Entries shown →
++++++++

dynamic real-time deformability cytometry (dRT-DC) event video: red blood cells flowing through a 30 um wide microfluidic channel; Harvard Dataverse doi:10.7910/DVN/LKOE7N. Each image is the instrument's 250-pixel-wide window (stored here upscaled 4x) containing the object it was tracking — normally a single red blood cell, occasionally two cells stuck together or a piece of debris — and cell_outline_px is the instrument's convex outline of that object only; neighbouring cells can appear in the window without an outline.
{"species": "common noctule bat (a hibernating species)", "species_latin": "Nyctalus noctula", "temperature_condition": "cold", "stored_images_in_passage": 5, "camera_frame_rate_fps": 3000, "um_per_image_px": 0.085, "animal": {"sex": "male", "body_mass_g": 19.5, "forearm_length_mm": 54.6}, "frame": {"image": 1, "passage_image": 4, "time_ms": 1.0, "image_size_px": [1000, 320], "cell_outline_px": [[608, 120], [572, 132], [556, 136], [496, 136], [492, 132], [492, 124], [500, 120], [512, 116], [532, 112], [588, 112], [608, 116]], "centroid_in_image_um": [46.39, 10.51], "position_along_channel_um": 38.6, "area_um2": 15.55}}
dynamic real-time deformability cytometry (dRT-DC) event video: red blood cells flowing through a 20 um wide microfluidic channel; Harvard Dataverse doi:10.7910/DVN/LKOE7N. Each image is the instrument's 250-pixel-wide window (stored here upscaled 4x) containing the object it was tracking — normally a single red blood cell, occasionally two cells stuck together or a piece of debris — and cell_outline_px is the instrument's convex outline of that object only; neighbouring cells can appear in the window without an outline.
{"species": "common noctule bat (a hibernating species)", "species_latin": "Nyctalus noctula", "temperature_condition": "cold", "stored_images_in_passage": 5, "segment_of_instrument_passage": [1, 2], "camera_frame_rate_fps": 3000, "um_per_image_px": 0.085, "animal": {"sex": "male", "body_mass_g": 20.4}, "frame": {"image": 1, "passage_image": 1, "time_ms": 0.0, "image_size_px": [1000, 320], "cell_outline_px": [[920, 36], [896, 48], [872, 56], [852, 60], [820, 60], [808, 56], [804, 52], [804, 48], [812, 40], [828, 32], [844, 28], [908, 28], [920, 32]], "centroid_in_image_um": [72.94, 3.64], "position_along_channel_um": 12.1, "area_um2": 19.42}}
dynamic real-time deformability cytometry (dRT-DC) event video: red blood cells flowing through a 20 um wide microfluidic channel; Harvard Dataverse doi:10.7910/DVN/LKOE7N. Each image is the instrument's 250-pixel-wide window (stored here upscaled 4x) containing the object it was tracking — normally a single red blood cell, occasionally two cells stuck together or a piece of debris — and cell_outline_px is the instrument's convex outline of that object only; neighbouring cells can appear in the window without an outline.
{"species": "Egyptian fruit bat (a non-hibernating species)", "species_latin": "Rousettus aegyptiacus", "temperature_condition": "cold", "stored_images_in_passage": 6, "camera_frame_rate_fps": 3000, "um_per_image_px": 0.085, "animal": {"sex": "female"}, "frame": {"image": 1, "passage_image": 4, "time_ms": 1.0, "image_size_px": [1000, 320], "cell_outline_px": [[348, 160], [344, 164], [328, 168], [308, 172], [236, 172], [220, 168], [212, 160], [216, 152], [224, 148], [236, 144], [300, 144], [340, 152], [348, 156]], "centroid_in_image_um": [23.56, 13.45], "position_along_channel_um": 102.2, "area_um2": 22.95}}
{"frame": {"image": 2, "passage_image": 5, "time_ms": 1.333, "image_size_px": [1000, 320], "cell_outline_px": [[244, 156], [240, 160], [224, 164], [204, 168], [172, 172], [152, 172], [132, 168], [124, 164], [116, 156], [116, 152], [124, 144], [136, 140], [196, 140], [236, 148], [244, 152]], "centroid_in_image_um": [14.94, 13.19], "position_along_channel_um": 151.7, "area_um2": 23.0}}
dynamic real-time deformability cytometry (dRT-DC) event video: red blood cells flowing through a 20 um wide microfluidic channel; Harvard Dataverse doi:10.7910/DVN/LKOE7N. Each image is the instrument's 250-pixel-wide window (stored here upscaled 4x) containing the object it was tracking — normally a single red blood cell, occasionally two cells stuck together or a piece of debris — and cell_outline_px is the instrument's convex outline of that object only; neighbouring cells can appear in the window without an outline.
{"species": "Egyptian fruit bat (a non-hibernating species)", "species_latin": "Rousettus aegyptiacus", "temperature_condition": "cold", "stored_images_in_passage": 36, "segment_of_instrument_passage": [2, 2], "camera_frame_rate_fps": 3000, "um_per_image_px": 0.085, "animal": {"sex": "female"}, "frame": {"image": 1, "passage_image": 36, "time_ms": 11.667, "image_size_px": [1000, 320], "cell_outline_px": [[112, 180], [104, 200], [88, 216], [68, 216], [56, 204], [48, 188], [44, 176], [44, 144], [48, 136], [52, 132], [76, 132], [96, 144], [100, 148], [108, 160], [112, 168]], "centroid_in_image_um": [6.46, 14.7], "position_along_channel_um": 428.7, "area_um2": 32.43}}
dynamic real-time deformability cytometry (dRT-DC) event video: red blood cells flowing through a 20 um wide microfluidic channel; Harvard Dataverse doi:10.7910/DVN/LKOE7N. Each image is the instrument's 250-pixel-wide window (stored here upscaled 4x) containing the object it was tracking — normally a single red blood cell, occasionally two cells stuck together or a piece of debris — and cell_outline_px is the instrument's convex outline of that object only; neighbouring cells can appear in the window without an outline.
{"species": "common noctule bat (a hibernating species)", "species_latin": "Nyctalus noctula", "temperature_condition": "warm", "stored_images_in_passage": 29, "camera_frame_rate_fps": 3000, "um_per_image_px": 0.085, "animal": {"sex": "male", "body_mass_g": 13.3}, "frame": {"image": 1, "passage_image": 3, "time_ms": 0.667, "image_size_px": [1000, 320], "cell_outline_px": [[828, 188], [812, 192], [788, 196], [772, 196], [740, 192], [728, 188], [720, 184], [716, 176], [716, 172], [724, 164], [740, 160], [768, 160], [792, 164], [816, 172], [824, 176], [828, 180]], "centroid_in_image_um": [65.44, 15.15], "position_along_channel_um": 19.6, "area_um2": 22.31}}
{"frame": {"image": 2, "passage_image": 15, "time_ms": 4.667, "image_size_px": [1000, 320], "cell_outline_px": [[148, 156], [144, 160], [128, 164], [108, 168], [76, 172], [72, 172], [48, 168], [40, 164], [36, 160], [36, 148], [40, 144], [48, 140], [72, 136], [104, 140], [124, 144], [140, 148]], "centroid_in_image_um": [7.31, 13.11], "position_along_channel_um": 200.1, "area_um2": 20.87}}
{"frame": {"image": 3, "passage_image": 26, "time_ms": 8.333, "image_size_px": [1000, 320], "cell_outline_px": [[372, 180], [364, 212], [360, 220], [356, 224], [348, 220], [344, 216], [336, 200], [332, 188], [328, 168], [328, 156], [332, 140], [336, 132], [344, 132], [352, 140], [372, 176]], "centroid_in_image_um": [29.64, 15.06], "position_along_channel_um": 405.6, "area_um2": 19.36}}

++++++++

What you are asked to do → Please reproduce every line of the material word for word.

Answer to this exercise →
dynamic real-time deformability cytometry (dRT-DC) event video: red blood cells flowing through a 30 um wide microfluidic channel; Harvard Dataverse doi:10.7910/DVN/LKOE7N. Each image is the instrument's 250-pixel-wide window (stored here upscaled 4x) containing the object it was tracking — normally a single red blood cell, occasionally two cells stuck together or a piece of debris — and cell_outline_px is the instrument's convex outline of that object only; neighbouring cells can appear in the window without an outline.
{"species": "common noctule bat (a hibernating species)", "species_latin": "Nyctalus noctula", "temperature_condition": "cold", "stored_images_in_passage": 5, "camera_frame_rate_fps": 3000, "um_per_image_px": 0.085, "animal": {"sex": "male", "body_mass_g": 19.5, "forearm_length_mm": 54.6}, "frame": {"image": 1, "passage_image": 4, "time_ms": 1.0, "image_size_px": [1000, 320], "cell_outline_px": [[608, 120], [572, 132], [556, 136], [496, 136], [492, 132], [492, 124], [500, 120], [512, 116], [532, 112], [588, 112], [608, 116]], "centroid_in_image_um": [46.39, 10.51], "position_along_channel_um": 38.6, "area_um2": 15.55}}
dynamic real-time deformability cytometry (dRT-DC) event video: red blood cells flowing through a 20 um wide microfluidic channel; Harvard Dataverse doi:10.7910/DVN/LKOE7N. Each image is the instrument's 250-pixel-wide window (stored here upscaled 4x) containing the object it was tracking — normally a single red blood cell, occasionally two cells stuck together or a piece of debris — and cell_outline_px is the instrument's convex outline of that object only; neighbouring cells can appear in the window without an outline.
{"species": "common noctule bat (a hibernating species)", "species_latin": "Nyctalus noctula", "temperature_condition": "cold", "stored_images_in_passage": 5, "segment_of_instrument_passage": [1, 2], "camera_frame_rate_fps": 3000, "um_per_image_px": 0.085, "animal": {"sex": "male", "body_mass_g": 20.4}, "frame": {"image": 1, "passage_image": 1, "time_ms": 0.0, "image_size_px": [1000, 320], "cell_outline_px": [[920, 36], [896, 48], [872, 56], [852, 60], [820, 60], [808, 56], [804, 52], [804, 48], [812, 40], [828, 32], [844, 28], [908, 28], [920, 32]], "centroid_in_image_um": [72.94, 3.64], "position_along_channel_um": 12.1, "area_um2": 19.42}}
dynamic real-time deformability cytometry (dRT-DC) event video: red blood cells flowing through a 20 um wide microfluidic channel; Harvard Dataverse doi:10.7910/DVN/LKOE7N. Each image is the instrument's 250-pixel-wide window (stored here upscaled 4x) containing the object it was tracking — normally a single red blood cell, occasionally two cells stuck together or a piece of debris — and cell_outline_px is the instrument's convex outline of that object only; neighbouring cells can appear in the window without an outline.
{"species": "Egyptian fruit bat (a non-hibernating species)", "species_latin": "Rousettus aegyptiacus", "temperature_condition": "cold", "stored_images_in_passage": 6, "camera_frame_rate_fps": 3000, "um_per_image_px": 0.085, "animal": {"sex": "female"}, "frame": {"image": 1, "passage_image": 4, "time_ms": 1.0, "image_size_px": [1000, 320], "cell_outline_px": [[348, 160], [344, 164], [328, 168], [308, 172], [236, 172], [220, 168], [212, 160], [216, 152], [224, 148], [236, 144], [300, 144], [340, 152], [348, 156]], "centroid_in_image_um": [23.56, 13.45], "position_along_channel_um": 102.2, "area_um2": 22.95}}
{"frame": {"image": 2, "passage_image": 5, "time_ms": 1.333, "image_size_px": [1000, 320], "cell_outline_px": [[244, 156], [240, 160], [224, 164], [204, 168], [172, 172], [152, 172], [132, 168], [124, 164], [116, 156], [116, 152], [124, 144], [136, 140], [196, 140], [236, 148], [244, 152]], "centroid_in_image_um": [14.94, 13.19], "position_along_channel_um": 151.7, "area_um2": 23.0}}
dynamic real-time deformability cytometry (dRT-DC) event video: red blood cells flowing through a 20 um wide microfluidic channel; Harvard Dataverse doi:10.7910/DVN/LKOE7N. Each image is the instrument's 250-pixel-wide window (stored here upscaled 4x) containing the object it was tracking — normally a single red blood cell, occasionally two cells stuck together or a piece of debris — and cell_outline_px is the instrument's convex outline of that object only; neighbouring cells can appear in the window without an outline.
{"species": "Egyptian fruit bat (a non-hibernating species)", "species_latin": "Rousettus aegyptiacus", "temperature_condition": "cold", "stored_images_in_passage": 36, "segment_of_instrument_passage": [2, 2], "camera_frame_rate_fps": 3000, "um_per_image_px": 0.085, "animal": {"sex": "female"}, "frame": {"image": 1, "passage_image": 36, "time_ms": 11.667, "image_size_px": [1000, 320], "cell_outline_px": [[112, 180], [104, 200], [88, 216], [68, 216], [56, 204], [48, 188], [44, 176], [44, 144], [48, 136], [52, 132], [76, 132], [96, 144], [100, 148], [108, 160], [112, 168]], "centroid_in_image_um": [6.46, 14.7], "position_along_channel_um": 428.7, "area_um2": 32.43}}
dynamic real-time deformability cytometry (dRT-DC) event video: red blood cells flowing through a 20 um wide microfluidic channel; Harvard Dataverse doi:10.7910/DVN/LKOE7N. Each image is the instrument's 250-pixel-wide window (stored here upscaled 4x) containing the object it was tracking — normally a single red blood cell, occasionally two cells stuck together or a piece of debris — and cell_outline_px is the instrument's convex outline of that object only; neighbouring cells can appear in the window without an outline.
{"species": "common noctule bat (a hibernating species)", "species_latin": "Nyctalus noctula", "temperature_condition": "warm", "stored_images_in_passage": 29, "camera_frame_rate_fps": 3000, "um_per_image_px": 0.085, "animal": {"sex": "male", "body_mass_g": 13.3}, "frame": {"image": 1, "passage_image": 3, "time_ms": 0.667, "image_size_px": [1000, 320], "cell_outline_px": [[828, 188], [812, 192], [788, 196], [772, 196], [740, 192], [728, 188], [720, 184], [716, 176], [716, 172], [724, 164], [740, 160], [768, 160], [792, 164], [816, 172], [824, 176], [828, 180]], "centroid_in_image_um": [65.44, 15.15], "position_along_channel_um": 19.6, "area_um2": 22.31}}
{"frame": {"image": 2, "passage_image": 15, "time_ms": 4.667, "image_size_px": [1000, 320], "cell_outline_px": [[148, 156], [144, 160], [128, 164], [108, 168], [76, 172], [72, 172], [48, 168], [40, 164], [36, 160], [36, 148], [40, 144], [48, 140], [72, 136], [104, 140], [124, 144], [140, 148]], "centroid_in_image_um": [7.31, 13.11], "position_along_channel_um": 200.1, "area_um2": 20.87}}
{"frame": {"image": 3, "passage_image": 26, "time_ms": 8.333, "image_size_px": [1000, 320], "cell_outline_px": [[372, 180], [364, 212], [360, 220], [356, 224], [348, 220], [344, 216], [336, 200], [332, 188], [328, 168], [328, 156], [332, 140], [336, 132], [344, 132], [352, 140], [372, 176]], "centroid_in_image_um": [29.64, 15.06], "position_along_channel_um": 405.6, "area_um2": 19.36}}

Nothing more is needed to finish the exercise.